Kramer: Im Idealfall führt das zu Veränderungen durch gegenseitiges Verstehen, nicht durch Belehrung und Überredung. Man vermeidet so weitere Polarisierung und Reaktanz.

Sie verwenden selbst auf Ihrer Projekt-Website den Genderstern und positionieren sich somit auf eine gewisse Weise. Was entgegnen Sie Kritiker*innen, die sagen, Sie seien bereits vor Beginn des Projektes voreingenommen?

Leßmöllmann: Ich kann gendergerechte Sprache verwenden und sie gleichzeitig kritisieren. Es ist nicht so, dass uns durch die Verwendung von Sprache automatisch eine Ideologie übergestülpt wird. Es gibt Thesen in der Öffentlichkeit über den angeblich sehr engen Zusammenhang zwischen Sprache und Denken, aber ich würde hier als Linguistin zu Vorsicht raten. Es ist nicht empirisch nachgewiesen, dass eine bestimmte Art zu reden auch klar determiniert, wie man denkt.

„Es ist nicht so, dass uns durch die Verwendung von Sprache automatisch eine Ideologie übergestülpt wird.“ Annette Leßmöllmann

Lobin: Es gibt Forschungsgegenstände, die auf den ersten Blick wenig mit unserem Alltag zu tun haben, wie zum Beispiel Quantenphysik. Andere, wie Sprache und Sprachverwendung, sind stark in unser Leben integriert. Wir können uns einem solchen Thema nicht entziehen. Ob wir den Genderstern verwenden oder nicht: Wir verhalten uns irgendwie dazu. Wichtig ist, dass Forschende von ihrer eigenen Alltagsverwendung absehen und einen externen Blick auf sich selbst einnehmen können. Das ist in der Wissenschaft zwar üblich, wird ihr aber momentan immer stärker aberkannt.
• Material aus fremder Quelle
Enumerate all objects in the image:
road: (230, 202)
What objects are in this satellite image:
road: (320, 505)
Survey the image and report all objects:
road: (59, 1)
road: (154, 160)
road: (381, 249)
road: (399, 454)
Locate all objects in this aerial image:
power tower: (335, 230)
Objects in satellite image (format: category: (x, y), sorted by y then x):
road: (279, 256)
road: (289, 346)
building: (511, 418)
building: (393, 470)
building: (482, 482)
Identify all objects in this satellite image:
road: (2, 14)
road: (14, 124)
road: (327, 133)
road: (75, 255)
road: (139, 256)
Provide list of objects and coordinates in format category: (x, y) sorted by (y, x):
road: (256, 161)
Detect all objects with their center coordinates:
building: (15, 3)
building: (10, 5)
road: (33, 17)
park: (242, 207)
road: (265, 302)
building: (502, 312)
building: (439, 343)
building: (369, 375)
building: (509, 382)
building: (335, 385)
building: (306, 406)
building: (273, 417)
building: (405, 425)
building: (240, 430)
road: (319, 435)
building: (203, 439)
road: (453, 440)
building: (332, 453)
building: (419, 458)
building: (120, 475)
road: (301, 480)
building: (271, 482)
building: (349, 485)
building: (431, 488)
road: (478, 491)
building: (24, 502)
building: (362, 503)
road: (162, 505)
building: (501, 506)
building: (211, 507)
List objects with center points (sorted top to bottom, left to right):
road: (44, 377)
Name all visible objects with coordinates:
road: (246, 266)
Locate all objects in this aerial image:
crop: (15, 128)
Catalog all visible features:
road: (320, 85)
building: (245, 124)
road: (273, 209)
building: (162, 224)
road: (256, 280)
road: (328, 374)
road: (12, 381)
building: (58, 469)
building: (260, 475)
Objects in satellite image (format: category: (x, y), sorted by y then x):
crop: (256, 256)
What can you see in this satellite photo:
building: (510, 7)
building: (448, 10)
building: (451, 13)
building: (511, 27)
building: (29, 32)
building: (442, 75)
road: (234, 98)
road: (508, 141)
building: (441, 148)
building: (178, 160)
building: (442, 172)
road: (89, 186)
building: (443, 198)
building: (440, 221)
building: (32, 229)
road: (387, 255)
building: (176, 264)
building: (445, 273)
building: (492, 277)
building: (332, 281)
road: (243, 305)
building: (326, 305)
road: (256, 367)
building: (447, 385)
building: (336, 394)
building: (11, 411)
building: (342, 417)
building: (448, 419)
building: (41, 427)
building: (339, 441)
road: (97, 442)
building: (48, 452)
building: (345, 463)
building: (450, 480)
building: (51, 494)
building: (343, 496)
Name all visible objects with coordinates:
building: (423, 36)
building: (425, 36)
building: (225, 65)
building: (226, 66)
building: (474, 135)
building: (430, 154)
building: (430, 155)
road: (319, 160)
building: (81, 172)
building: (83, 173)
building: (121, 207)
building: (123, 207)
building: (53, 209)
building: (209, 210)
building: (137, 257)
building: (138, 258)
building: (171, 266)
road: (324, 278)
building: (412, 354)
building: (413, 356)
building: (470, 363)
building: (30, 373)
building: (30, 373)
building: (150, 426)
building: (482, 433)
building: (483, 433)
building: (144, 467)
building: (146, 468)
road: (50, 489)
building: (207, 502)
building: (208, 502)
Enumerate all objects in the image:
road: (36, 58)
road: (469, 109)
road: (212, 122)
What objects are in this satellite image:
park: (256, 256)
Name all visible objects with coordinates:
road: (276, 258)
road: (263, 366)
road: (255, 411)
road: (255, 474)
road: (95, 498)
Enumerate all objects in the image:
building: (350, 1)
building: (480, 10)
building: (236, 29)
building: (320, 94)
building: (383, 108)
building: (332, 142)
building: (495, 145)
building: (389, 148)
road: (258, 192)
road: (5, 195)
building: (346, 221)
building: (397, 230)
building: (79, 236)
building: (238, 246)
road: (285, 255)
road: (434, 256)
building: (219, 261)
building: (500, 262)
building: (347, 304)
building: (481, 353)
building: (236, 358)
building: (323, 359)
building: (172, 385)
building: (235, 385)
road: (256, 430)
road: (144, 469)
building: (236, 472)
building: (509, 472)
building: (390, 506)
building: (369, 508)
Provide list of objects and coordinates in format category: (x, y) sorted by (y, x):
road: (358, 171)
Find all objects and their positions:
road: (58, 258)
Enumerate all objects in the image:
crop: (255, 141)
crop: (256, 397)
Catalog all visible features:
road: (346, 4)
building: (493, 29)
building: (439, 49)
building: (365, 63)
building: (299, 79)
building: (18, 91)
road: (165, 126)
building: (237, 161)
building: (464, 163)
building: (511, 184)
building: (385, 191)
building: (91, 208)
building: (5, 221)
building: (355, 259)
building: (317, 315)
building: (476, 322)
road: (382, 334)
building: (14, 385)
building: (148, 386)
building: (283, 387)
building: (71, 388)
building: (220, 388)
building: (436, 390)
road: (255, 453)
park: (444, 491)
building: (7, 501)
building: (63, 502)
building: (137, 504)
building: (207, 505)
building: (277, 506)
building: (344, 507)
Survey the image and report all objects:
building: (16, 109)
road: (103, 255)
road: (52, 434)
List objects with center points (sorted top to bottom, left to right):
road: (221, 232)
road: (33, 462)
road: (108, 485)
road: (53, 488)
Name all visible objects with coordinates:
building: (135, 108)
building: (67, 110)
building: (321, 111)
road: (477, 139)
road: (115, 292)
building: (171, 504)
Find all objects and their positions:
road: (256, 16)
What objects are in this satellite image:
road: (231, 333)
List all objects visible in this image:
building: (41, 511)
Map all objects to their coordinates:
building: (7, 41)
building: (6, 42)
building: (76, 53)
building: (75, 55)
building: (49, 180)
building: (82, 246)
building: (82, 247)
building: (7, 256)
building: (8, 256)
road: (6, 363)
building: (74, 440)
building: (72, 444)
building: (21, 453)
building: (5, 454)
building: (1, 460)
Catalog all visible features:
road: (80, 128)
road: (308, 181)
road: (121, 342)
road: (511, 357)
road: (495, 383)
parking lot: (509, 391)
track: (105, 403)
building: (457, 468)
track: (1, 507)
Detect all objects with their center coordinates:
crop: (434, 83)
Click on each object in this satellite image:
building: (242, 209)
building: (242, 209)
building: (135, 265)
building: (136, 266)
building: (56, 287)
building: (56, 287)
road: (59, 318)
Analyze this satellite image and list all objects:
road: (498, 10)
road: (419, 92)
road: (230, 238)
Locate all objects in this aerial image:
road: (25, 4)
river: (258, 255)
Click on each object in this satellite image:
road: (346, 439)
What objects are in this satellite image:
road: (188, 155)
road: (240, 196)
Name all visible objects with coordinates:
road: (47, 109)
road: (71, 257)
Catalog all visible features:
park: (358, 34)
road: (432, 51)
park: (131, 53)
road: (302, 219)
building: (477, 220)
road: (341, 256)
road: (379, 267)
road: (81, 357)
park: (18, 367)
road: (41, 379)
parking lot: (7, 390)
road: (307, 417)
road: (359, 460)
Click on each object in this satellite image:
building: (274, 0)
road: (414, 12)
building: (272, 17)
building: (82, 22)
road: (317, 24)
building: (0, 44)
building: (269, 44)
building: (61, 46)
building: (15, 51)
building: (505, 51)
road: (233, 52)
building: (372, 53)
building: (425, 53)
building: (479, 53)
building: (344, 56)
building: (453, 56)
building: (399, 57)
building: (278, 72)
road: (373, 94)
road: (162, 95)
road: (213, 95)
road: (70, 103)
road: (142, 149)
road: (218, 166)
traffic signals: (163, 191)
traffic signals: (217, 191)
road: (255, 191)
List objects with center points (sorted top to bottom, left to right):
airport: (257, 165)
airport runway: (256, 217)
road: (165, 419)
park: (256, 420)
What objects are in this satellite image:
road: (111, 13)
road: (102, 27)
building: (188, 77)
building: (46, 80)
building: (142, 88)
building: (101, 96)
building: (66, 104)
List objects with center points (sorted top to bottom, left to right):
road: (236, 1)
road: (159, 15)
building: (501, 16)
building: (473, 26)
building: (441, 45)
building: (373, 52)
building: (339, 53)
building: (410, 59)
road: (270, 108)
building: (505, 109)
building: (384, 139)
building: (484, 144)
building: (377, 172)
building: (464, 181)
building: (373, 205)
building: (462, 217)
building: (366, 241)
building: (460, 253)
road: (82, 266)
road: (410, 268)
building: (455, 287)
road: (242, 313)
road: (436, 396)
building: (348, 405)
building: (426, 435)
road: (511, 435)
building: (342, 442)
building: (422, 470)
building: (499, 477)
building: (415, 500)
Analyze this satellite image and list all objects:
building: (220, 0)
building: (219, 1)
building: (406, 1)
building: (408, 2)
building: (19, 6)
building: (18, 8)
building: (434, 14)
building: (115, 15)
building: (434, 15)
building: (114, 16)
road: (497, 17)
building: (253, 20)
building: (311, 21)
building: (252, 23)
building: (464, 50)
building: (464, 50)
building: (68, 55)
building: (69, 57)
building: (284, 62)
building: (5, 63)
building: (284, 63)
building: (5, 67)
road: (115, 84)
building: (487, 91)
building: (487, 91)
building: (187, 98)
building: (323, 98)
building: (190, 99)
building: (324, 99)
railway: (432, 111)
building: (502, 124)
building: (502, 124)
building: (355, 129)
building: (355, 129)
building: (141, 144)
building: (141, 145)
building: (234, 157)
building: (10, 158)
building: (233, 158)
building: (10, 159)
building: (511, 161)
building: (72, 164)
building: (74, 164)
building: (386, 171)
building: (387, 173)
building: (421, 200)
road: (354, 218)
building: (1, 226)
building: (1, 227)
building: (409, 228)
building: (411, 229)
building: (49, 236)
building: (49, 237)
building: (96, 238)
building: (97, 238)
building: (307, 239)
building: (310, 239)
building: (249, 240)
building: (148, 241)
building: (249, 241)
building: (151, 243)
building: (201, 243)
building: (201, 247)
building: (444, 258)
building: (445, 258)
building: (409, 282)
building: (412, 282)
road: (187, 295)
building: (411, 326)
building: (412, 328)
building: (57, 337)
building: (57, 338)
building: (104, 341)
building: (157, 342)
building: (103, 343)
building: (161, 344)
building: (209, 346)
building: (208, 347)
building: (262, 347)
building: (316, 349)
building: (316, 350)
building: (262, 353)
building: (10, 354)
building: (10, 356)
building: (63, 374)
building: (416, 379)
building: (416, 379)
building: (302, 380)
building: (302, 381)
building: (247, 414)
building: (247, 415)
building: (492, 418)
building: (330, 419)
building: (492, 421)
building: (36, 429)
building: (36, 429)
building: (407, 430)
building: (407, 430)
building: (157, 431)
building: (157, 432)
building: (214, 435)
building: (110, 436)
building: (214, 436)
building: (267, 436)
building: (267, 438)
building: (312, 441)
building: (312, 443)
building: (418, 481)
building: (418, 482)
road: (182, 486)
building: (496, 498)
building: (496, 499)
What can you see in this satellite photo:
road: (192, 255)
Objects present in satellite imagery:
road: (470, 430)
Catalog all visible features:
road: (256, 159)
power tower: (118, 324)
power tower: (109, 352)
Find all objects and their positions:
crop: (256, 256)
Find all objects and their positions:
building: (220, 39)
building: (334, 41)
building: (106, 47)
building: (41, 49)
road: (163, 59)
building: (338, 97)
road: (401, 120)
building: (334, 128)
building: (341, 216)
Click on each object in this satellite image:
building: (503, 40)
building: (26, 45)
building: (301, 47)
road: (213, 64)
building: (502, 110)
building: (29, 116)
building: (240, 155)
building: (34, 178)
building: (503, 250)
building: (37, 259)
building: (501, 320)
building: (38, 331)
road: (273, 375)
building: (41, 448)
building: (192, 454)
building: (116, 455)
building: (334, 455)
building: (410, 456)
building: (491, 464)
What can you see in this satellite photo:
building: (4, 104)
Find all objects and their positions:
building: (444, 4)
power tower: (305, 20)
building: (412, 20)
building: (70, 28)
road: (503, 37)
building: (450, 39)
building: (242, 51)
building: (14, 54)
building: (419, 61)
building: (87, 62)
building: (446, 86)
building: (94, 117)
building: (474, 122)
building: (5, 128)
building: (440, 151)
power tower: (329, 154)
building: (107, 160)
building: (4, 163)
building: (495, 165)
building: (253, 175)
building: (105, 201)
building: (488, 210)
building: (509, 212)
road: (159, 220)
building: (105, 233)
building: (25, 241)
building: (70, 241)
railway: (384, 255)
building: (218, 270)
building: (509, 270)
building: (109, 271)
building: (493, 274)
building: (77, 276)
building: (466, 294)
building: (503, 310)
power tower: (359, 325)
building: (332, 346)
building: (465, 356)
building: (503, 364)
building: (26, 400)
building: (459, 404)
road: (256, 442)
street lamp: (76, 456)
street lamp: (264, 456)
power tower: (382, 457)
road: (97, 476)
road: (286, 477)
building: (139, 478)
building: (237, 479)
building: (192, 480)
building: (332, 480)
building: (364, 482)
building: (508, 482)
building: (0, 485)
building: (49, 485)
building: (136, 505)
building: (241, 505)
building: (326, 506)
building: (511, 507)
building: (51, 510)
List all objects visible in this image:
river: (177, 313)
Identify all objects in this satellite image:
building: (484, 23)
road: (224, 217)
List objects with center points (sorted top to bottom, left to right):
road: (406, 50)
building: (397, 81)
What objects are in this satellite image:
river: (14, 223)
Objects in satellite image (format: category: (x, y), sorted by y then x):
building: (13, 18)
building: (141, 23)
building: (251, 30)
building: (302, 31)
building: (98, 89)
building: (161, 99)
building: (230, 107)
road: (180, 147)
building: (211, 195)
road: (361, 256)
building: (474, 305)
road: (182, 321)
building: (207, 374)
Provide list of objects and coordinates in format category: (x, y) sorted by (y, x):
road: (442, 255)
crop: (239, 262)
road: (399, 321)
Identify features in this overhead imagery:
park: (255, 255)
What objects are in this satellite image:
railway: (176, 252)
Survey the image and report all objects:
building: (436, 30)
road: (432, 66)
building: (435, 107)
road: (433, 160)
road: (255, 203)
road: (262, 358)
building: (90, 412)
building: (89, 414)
Kramer: Es hängt immer von der Referenzgruppe und den Adressat*innen ab, auf die ich mich beziehe. Unsere Webseite richtet sich an ein wissenschaftliches Publikum, bei dem diese Sprachverwendung Teil eines breit geteilten Common Ground ist. Innerhalb dieser Community habe ich also kaum Polarisierungseffekte.

Der Trick ist aber, im öffentlichen Diskurs jemandem, der das völlig ablehnt, die Chance zu geben, seine Perspektive darzulegen und meine zu erklären, ohne voreingenommen zu wirken. Das ist Invitational Rhetoric: verschiedene Perspektiven zulassen und die Debatte nicht weiter polarisieren.

* Wissenschaftskommunikation.de ist ein gemeinsames Portal von Wissenschaft im Dialog (WiD) mit dem Nationalen Institut für Wissenschaftskommunikation (NaWik) und dem Lehrstuhl von Annette Leßmöllmann am Karlsruher Institut für Technologie (KIT).